Abstract

Environmental context. Chronic wasting disease (CWD) and other ‘prion’ diseases tend to cluster geographically, a characteristic that may indicate environmental risk factors, yet the biogeochemical features of regions with high prion disease incidence have rarely been investigated. This study, presenting soil, water and forage trace element analyses for a CWD cluster in Wisconsin, suggests that trace metal toxicity is unlikely to be a disease factor, but further indicates that willow browse could present a risk for copper deficiency in deer owing to high foliar sulfur concentrations. As copper deficiency leads to impaired immune function, it is hypothesised that the risk for CWD could be increased in environments where deer browse willow heavily. Abstract. In an effort to determine whether incidence of chronic wasting disease (CWD) in wild cervids is linked to biogeochemical risk factors of affected regions, soils, plants and surface waters in the Mt Horeb, Wisconsin CWD cluster were sampled and analysed for trace metals as well as major elements. The results revealed normal (relatively low) levels of trace metals in the soils, water and most plants, with no evidence of widespread heavy metal contamination in this region. It was concluded that incidence of CWD in Mt Horeb is unlikely to be linked to abnormally high concentrations of potentially zootoxic metals, including Pb, Zn, Cd or Mn, in soils waters or forages of the region. However, shrub willow, a common browse plant in the area, had high S levels in its leaves compared with other potential forage plants.
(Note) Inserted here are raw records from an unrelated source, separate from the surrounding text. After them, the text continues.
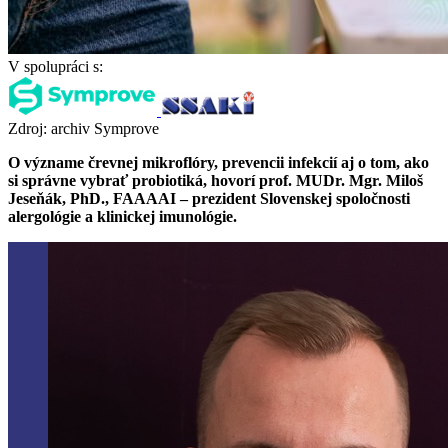
V spolupráci s:
Zdroj: archiv Symprove
O význame črevnej mikroflóry, prevencii infekcií aj o tom, ako
si správne vybrať probiotiká, hovorí prof. MUDr. Mgr. Miloš
Jeseňák, PhD., FAAAAI – prezident Slovenskej spoločnosti
alergológie a klinickej imunológie.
Bioaccumulation of S was species-specific, with one willow species in particular (Salix exigua) having high foliar S in comparison with other species both in controlled greenhouse experiments as well as in the field near Mt Horeb. The willow S concentrations in the Mt Horeb CWD locus, averaging in excess of 4500 mg kg–1 in 2003 and remaining high in 2004, were high enough to have contributed to hypocuprosis in deer, and possibly to have caused polioencephalomalacia (PEM). It is hypothesised that conditions favourable to intensive deer browsing on shrub willow may exist periodically in Mt Horeb, leading to hypocuprosis and increased susceptibility to CWD.